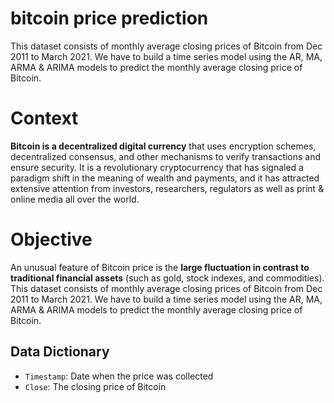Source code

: # bitcoin price prediction
This dataset consists of monthly average closing prices of Bitcoin from Dec 2011 to March 2021. We have to build a time series model using the AR, MA, ARMA &amp; ARIMA models to predict the monthly average closing price of Bitcoin.

# Context
**Bitcoin is a decentralized digital currency** that uses encryption schemes, decentralized consensus, and other mechanisms to verify transactions and ensure security. It is a revolutionary cryptocurrency that has signaled a paradigm shift in the meaning of wealth and payments, and it has attracted extensive attention from investors, researchers, regulators as well as print & online media all over the world.

# Objective
An unusual feature of Bitcoin price is the **large fluctuation in contrast to traditional financial assets** (such as gold, stock indexes, and commodities). This dataset consists of monthly average closing prices of Bitcoin from Dec 2011 to March 2021. We have to build a time series model using the AR, MA, ARMA & ARIMA models to predict the monthly average closing price of Bitcoin.

## **Data Dictionary**
- `Timestamp`: Date when the price was collected
- `Close`: The closing price of Bitcoin
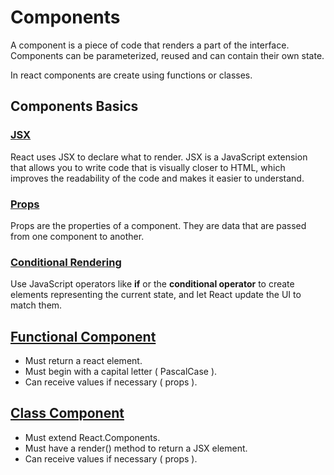 # Components

A component is a piece of code that renders a part of the interface. Components can be parameterized, reused and can contain their own state.

In react components are create using functions or classes.

## Components Basics

### [JSX](/framework/react/components/javascriptxml.jsx)

React uses JSX to declare what to render. JSX is a JavaScript extension that allows you to write code that is visually closer to HTML, which improves the readability of the code and makes it easier to understand.

### [Props](/framework/react/components/props.jsx)

Props are the properties of a component. They are data that are passed from one component to another.

### [Conditional Rendering](/framework/react/components/conditional-rendering.jsx)

Use JavaScript operators like **if** or the **conditional operator** to create elements representing the current state, and let React update the UI to match them.

## [Functional Component](/framework/react/components/functional-component.jsx)

- Must return a react element.
- Must begin with a capital letter ( PascalCase ).
- Can receive values if necessary ( props ).

## [Class Component](/framework/react/components/class-component.jsx)

- Must extend React.Components.
- Must have a render() method to return a JSX element.
- Can receive values if necessary ( props ).

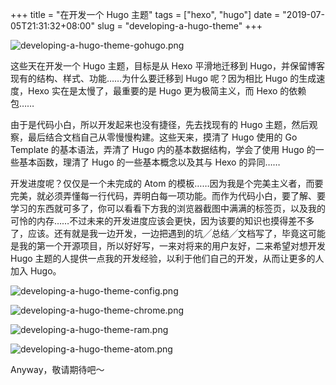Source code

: +++
title = "在开发一个 Hugo 主题"
tags = ["hexo", "hugo"]
date = "2019-07-05T21:31:32+08:00"
slug = "developing-a-hugo-theme"
+++

![developing-a-hugo-theme-gohugo.png](/images/developing-a-hugo-theme-gohugo.png "Hugo")

这些天在开发一个 Hugo 主题，目标是从 Hexo 平滑地迁移到 Hugo，并保留博客现有的结构、样式、功能……为什么要迁移到 Hugo 呢？因为相比 Hugo 的生成速度，Hexo 实在是太慢了，最重要的是 Hugo 更为极简主义，而 Hexo 的依赖包……

由于是代码小白，所以开发起来也没有捷径，先去找现有的 Hugo 主题，然后观察，最后结合文档自己从零慢慢构建。这些天来，摸清了 Hugo 使用的 Go Template 的基本语法，弄清了 Hugo 内的基本数据结构，学会了使用 Hugo 的一些基本函数，理清了 Hugo 的一些基本概念以及其与 Hexo 的异同……

开发进度呢？仅仅是一个未完成的 Atom 的模板……因为我是个完美主义者，而要完美，就必须弄懂每一行代码，弄明白每一项功能。而作为代码小白，要了解、要学习的东西就可多了，你可以看看下方我的浏览器截图中满满的标签页，以及我的可怜的内存……不过未来的开发进度应该会更快，因为该要的知识也摸得差不多了，应该。还有就是我一边开发，一边把遇到的坑╱总结╱文档写了，毕竟这可能是我的第一个开源项目，所以好好写，一来对将来的用户友好，二来希望对想开发 Hugo 主题的人提供一点我的开发经验，以利于他们自己的开发，从而让更多的人加入 Hugo。

![developing-a-hugo-theme-config.png](/images/developing-a-hugo-theme-config.png "config.toml")

![developing-a-hugo-theme-chrome.png](/images/developing-a-hugo-theme-chrome.png "满满的标签页")

![developing-a-hugo-theme-ram.png](/images/developing-a-hugo-theme-ram.png "可怜的内存")

![developing-a-hugo-theme-atom.png](/images/developing-a-hugo-theme-atom.png "Atom 模板")

Anyway，敬请期待吧～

*Your instructions:* Without including any pictures, copy every line above exactly.

*Output below:*
Source code

: # bitcoin price prediction
This dataset consists of monthly average closing prices of Bitcoin from Dec 2011 to March 2021. We have to build a time series model using the AR, MA, ARMA &amp; ARIMA models to predict the monthly average closing price of Bitcoin.

# Context
**Bitcoin is a decentralized digital currency** that uses encryption schemes, decentralized consensus, and other mechanisms to verify transactions and ensure security. It is a revolutionary cryptocurrency that has signaled a paradigm shift in the meaning of wealth and payments, and it has attracted extensive attention from investors, researchers, regulators as well as print & online media all over the world.

# Objective
An unusual feature of Bitcoin price is the **large fluctuation in contrast to traditional financial assets** (such as gold, stock indexes, and commodities). This dataset consists of monthly average closing prices of Bitcoin from Dec 2011 to March 2021. We have to build a time series model using the AR, MA, ARMA & ARIMA models to predict the monthly average closing price of Bitcoin.

## **Data Dictionary**
- `Timestamp`: Date when the price was collected
- `Close`: The closing price of Bitcoin
 # Components

A component is a piece of code that renders a part of the interface. Components can be parameterized, reused and can contain their own state.

In react components are create using functions or classes.

## Components Basics

### [JSX](/framework/react/components/javascriptxml.jsx)

React uses JSX to declare what to render. JSX is a JavaScript extension that allows you to write code that is visually closer to HTML, which improves the readability of the code and makes it easier to understand.

### [Props](/framework/react/components/props.jsx)

Props are the properties of a component. They are data that are passed from one component to another.

### [Conditional Rendering](/framework/react/components/conditional-rendering.jsx)

Use JavaScript operators like **if** or the **conditional operator** to create elements representing the current state, and let React update the UI to match them.

## [Functional Component](/framework/react/components/functional-component.jsx)

- Must return a react element.
- Must begin with a capital letter ( PascalCase ).
- Can receive values if necessary ( props ).

## [Class Component](/framework/react/components/class-component.jsx)

- Must extend React.Components.
- Must have a render() method to return a JSX element.
- Can receive values if necessary ( props ).

Source code

: +++
title = "在开发一个 Hugo 主题"
tags = ["hexo", "hugo"]
date = "2019-07-05T21:31:32+08:00"
slug = "developing-a-hugo-theme"
+++

![developing-a-hugo-theme-gohugo.png](/images/developing-a-hugo-theme-gohugo.png "Hugo")

这些天在开发一个 Hugo 主题，目标是从 Hexo 平滑地迁移到 Hugo，并保留博客现有的结构、样式、功能……为什么要迁移到 Hugo 呢？因为相比 Hugo 的生成速度，Hexo 实在是太慢了，最重要的是 Hugo 更为极简主义，而 Hexo 的依赖包……

由于是代码小白，所以开发起来也没有捷径，先去找现有的 Hugo 主题，然后观察，最后结合文档自己从零慢慢构建。这些天来，摸清了 Hugo 使用的 Go Template 的基本语法，弄清了 Hugo 内的基本数据结构，学会了使用 Hugo 的一些基本函数，理清了 Hugo 的一些基本概念以及其与 Hexo 的异同……

开发进度呢？仅仅是一个未完成的 Atom 的模板……因为我是个完美主义者，而要完美，就必须弄懂每一行代码，弄明白每一项功能。而作为代码小白，要了解、要学习的东西就可多了，你可以看看下方我的浏览器截图中满满的标签页，以及我的可怜的内存……不过未来的开发进度应该会更快，因为该要的知识也摸得差不多了，应该。还有就是我一边开发，一边把遇到的坑╱总结╱文档写了，毕竟这可能是我的第一个开源项目，所以好好写，一来对将来的用户友好，二来希望对想开发 Hugo 主题的人提供一点我的开发经验，以利于他们自己的开发，从而让更多的人加入 Hugo。

![developing-a-hugo-theme-config.png](/images/developing-a-hugo-theme-config.png "config.toml")

![developing-a-hugo-theme-chrome.png](/images/developing-a-hugo-theme-chrome.png "满满的标签页")

![developing-a-hugo-theme-ram.png](/images/developing-a-hugo-theme-ram.png "可怜的内存")

![developing-a-hugo-theme-atom.png](/images/developing-a-hugo-theme-atom.png "Atom 模板")

Anyway，敬请期待吧～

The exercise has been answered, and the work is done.